The Importance of Not Caving to Fatigue
Did I mention that having a newborn is exhausting? I think so. I have a whole new concept of what it feels like to be tired and a whole new respect for how easy I cave to the “lets just order in” recommendation from my husband when I am fatigued. I embodied this tendency in my final weeks of pregnancy, since that last month is a window into the exhaustion that is coming. The daily stressors of life are also fatiguing and can prompt anyone to choose the drive-thru versus cooking, but obviously, that behavior tends not to jive with most health goals. Cooking meals should be simple, especially towards the end of the week since our reserves dwindle. Remind yourself that although you are tired, throwing simple ingredients in a skillet is not that hard, takes less time than waiting on food to be delivered, and can sometimes even be relaxing. What helped me was writing down a list of simple, easy meals for those evenings I am drained. I only makes these meals when I am tired, which makes them feel special and makes me look forward to cooking them even more. Some of my favorites include “brinner” (breakfast for dinner: scrambled eggs with leftover vegetables and whole wheat toast); lean ground beef (cooked in a sauté pan, with wilted spinach for an easy vegetable addition) thrown on top of microwavable cauliflower rice; or Mediterranean pita pockets (stuffed with leftover chicken or sliced turkey breast, spinach, hummus, red pepper, and feta cheese) with some form of fresh fruit. Delicious! Healthy! Fast and simple!

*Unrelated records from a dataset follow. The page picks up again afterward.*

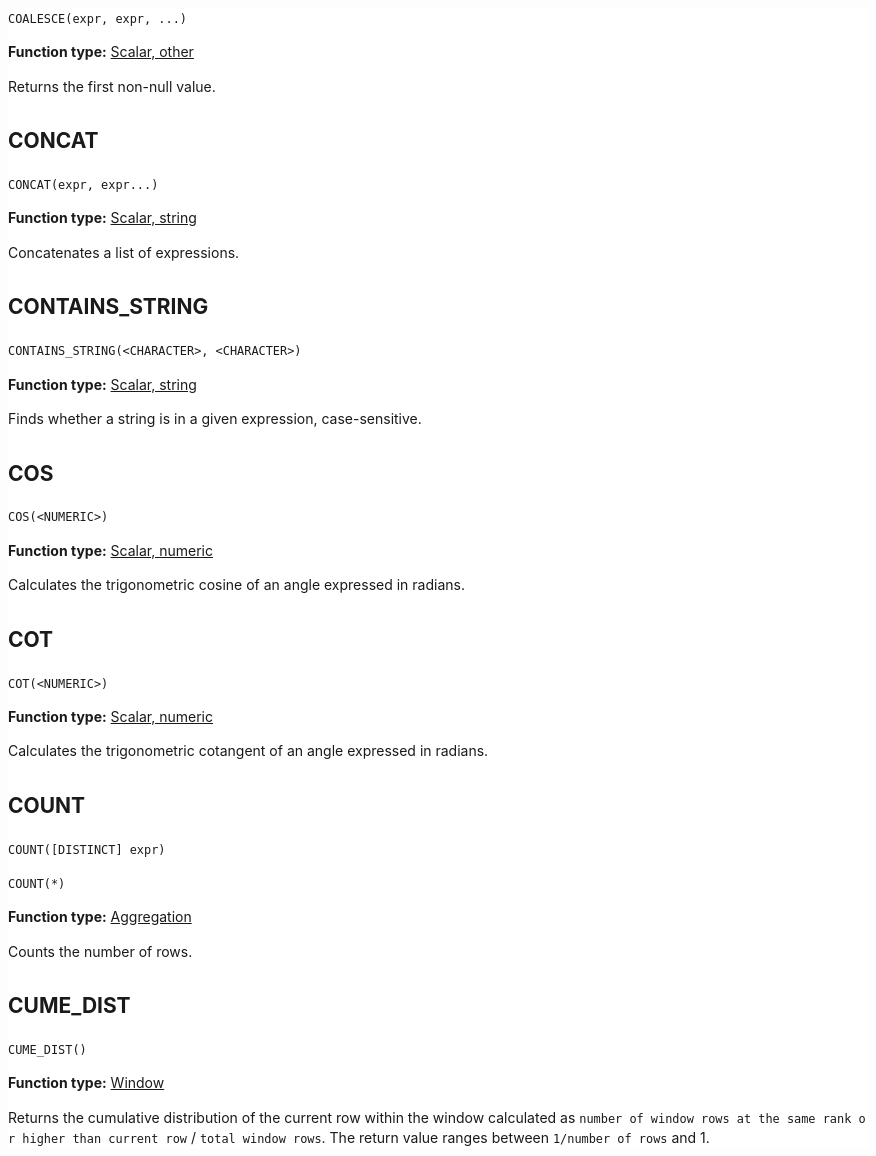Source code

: `COALESCE(expr, expr, ...)`

**Function type:** [Scalar, other](sql-scalar.md#other-scalar-functions)

Returns the first non-null value.

## CONCAT

`CONCAT(expr, expr...)`

**Function type:** [Scalar, string](sql-scalar.md#string-functions)

Concatenates a list of expressions.

## CONTAINS_STRING

`CONTAINS_STRING(<CHARACTER>, <CHARACTER>)`

**Function type:** [Scalar, string](sql-scalar.md#string-functions)

Finds whether a string is in a given expression, case-sensitive.

## COS

`COS(<NUMERIC>)`

**Function type:** [Scalar, numeric](sql-scalar.md#numeric-functions)

Calculates the trigonometric cosine of an angle expressed in radians.

## COT

`COT(<NUMERIC>)`

**Function type:** [Scalar, numeric](sql-scalar.md#numeric-functions)

Calculates the trigonometric cotangent of an angle expressed in radians.

## COUNT

`COUNT([DISTINCT] expr)`

`COUNT(*)`

**Function type:** [Aggregation](sql-aggregations.md)

Counts the number of rows.

## CUME_DIST

`CUME_DIST()`

**Function type:** [Window](sql-window-functions.md#window-function-reference)

Returns the cumulative distribution of the current row within the window calculated as `number of window rows at the same rank or higher than current row` / `total window rows`. The return value ranges between `1/number of rows` and 1.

I have heard many people say being a parent has taught them so much and has made them a better person. I have only been a mother for thirteen weeks, but I have learned much more than I thought. I was surprised to have gained more insight about my nutrition and health behaviors, but I am incredibly grateful for the insight. More than ever, I want to improve on these areas, since being healthier and proud of my food selections makes me a happier human and a much better mother. I hope these experiences will be helpful in contributing to your health journey as well.